Transform

Overview

The transform configuration is automatically generated as part of the installation process, and therefore does not need any additional input in order to run Decode GA4. This configuration is deployed as the function transform_configs() in the deployment_dataset_id dataset for reference and subsequent update and usage.

The transform_configs JSON array contains the transformation-level configurations, as well as information regarding the source and destination. You should not need to update this configuration unless you want to change any of the transformation configuration values.

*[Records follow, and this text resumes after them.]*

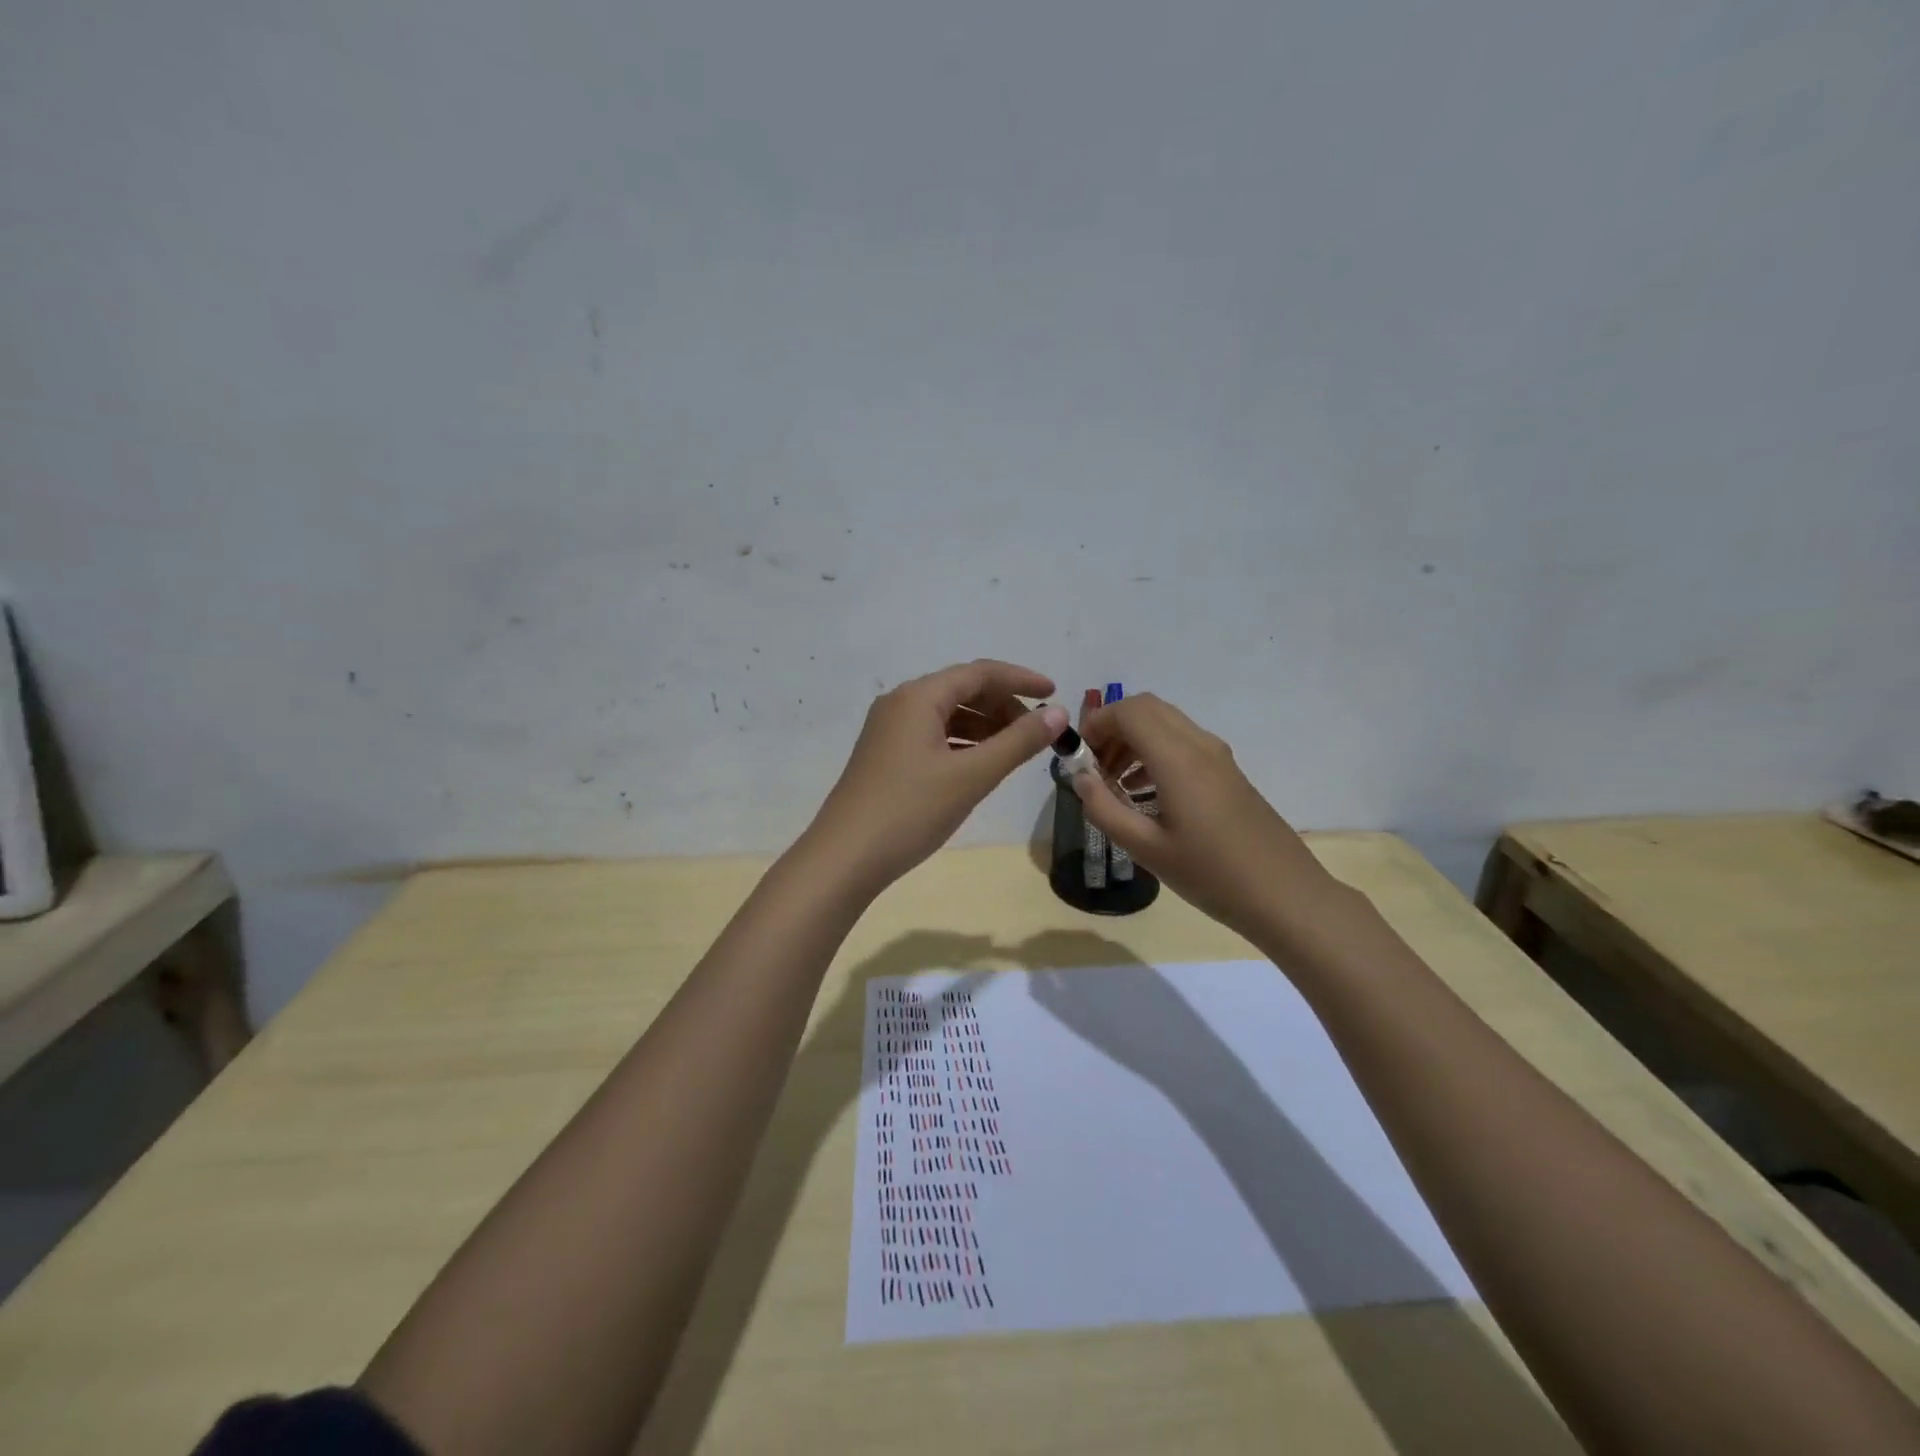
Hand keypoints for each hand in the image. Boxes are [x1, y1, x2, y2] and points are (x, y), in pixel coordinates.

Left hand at [807, 660, 1068, 892]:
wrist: (845, 858)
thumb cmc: (910, 811)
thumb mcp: (972, 776)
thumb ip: (1018, 742)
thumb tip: (1058, 713)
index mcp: (919, 697)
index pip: (980, 673)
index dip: (1021, 679)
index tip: (1055, 693)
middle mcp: (900, 703)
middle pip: (962, 690)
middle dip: (1003, 706)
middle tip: (1038, 733)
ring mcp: (889, 730)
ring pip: (947, 715)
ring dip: (984, 726)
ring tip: (1015, 751)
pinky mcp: (885, 755)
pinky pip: (933, 735)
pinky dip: (962, 743)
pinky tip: (980, 765)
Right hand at [1072, 694, 1357, 948]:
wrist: (1285, 894)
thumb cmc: (1211, 874)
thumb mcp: (1146, 848)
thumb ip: (1104, 809)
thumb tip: (1080, 779)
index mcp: (1178, 758)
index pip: (1129, 711)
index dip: (1097, 723)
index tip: (1079, 758)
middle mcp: (1199, 745)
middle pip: (1147, 708)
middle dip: (1113, 728)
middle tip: (1095, 767)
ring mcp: (1218, 756)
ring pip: (1166, 723)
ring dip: (1134, 740)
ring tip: (1116, 784)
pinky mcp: (1228, 771)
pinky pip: (1183, 742)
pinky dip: (1155, 752)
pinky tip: (1147, 794)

External Table Configuration

This will process all identified dates, and export them to project, dataset, transform and date-segregated sub-folders in the specified GCS bucket, with an external table deployed in order to access the partitioned data in BigQuery.

[
  {
    "automation": {
      "run_mode": "incremental",
      "window_days": 3
    },
    "config": {
      "transform_config_template": "events_external",
      "transform_function": "events",
      "transform_id": "events",
      "transform_index": 0
    },
    "destination": {
      "compression": "GZIP",
      "dataset_id": "project_id.deployment_dataset_id",
      "description": "base events external table, one row is a single event",
      "format": "PARQUET",
      "gcs_bucket_name": "ugg-data/ga4",
      "granularity": [
        "event_id"
      ],
      "hive_partition_column_name": "partition_date",
      "hive_partitioned": true,
      "table_name": "events",
      "table_type": "external"
    },
    "source": {
      "dataset_id": "project_id.ga4_dataset_id",
      "source_data_name": "source_data",
      "table_prefix": "events_",
      "table_type": "date_sharded"
    }
  }
]

Partitioned Table Configuration

This will export all data to a date-partitioned table in the specified deployment dataset.

[
    {
    "automation": {
        "run_mode": "incremental",
        "window_days": 3
        },
    "config": {
        "transform_index": 0,
        "transform_config_template": "events_partitioned",
        "transform_id": "events",
        "transform_function": "events"
        },
    "destination": {
        "dataset_id": "project_id.deployment_dataset_id",
        "table_type": "date_partitioned",
        "table_name": "events",
        "description": "base events date-partitioned table, one row is a single event",
        "granularity": ["event_id"],
        "partition_expression": "event_date",
        "clustering_column_list": ["event_name"]
        },
    "source": {
        "dataset_id": "project_id.ga4_dataset_id",
        "table_type": "date_sharded",
        "table_prefix": "events_",
        "source_id": "source_data"
        }
    }
]

Run Modes

Updating the transform_configs run_mode before executing the RUN function gives fine-grained control over transformation behaviour:

RUN MODE REFRESH DESCRIPTION
full All date partitions are refreshed.
incremental Only new date partitions, plus any modified date partitions within the past n days determined by automation.window_days.
test Only the first n date partitions, determined by the automation.window_days in each transform configuration.

Extension

Additional transformations can be included in the configuration by simply adding the configuration to the transform_configs JSON array, with the transformation logic defined in a date-bounded table-valued function (with start_date and end_date as the required arguments). This enables subsequent transformations to be executed and orchestrated without usage of any additional 3rd party tool.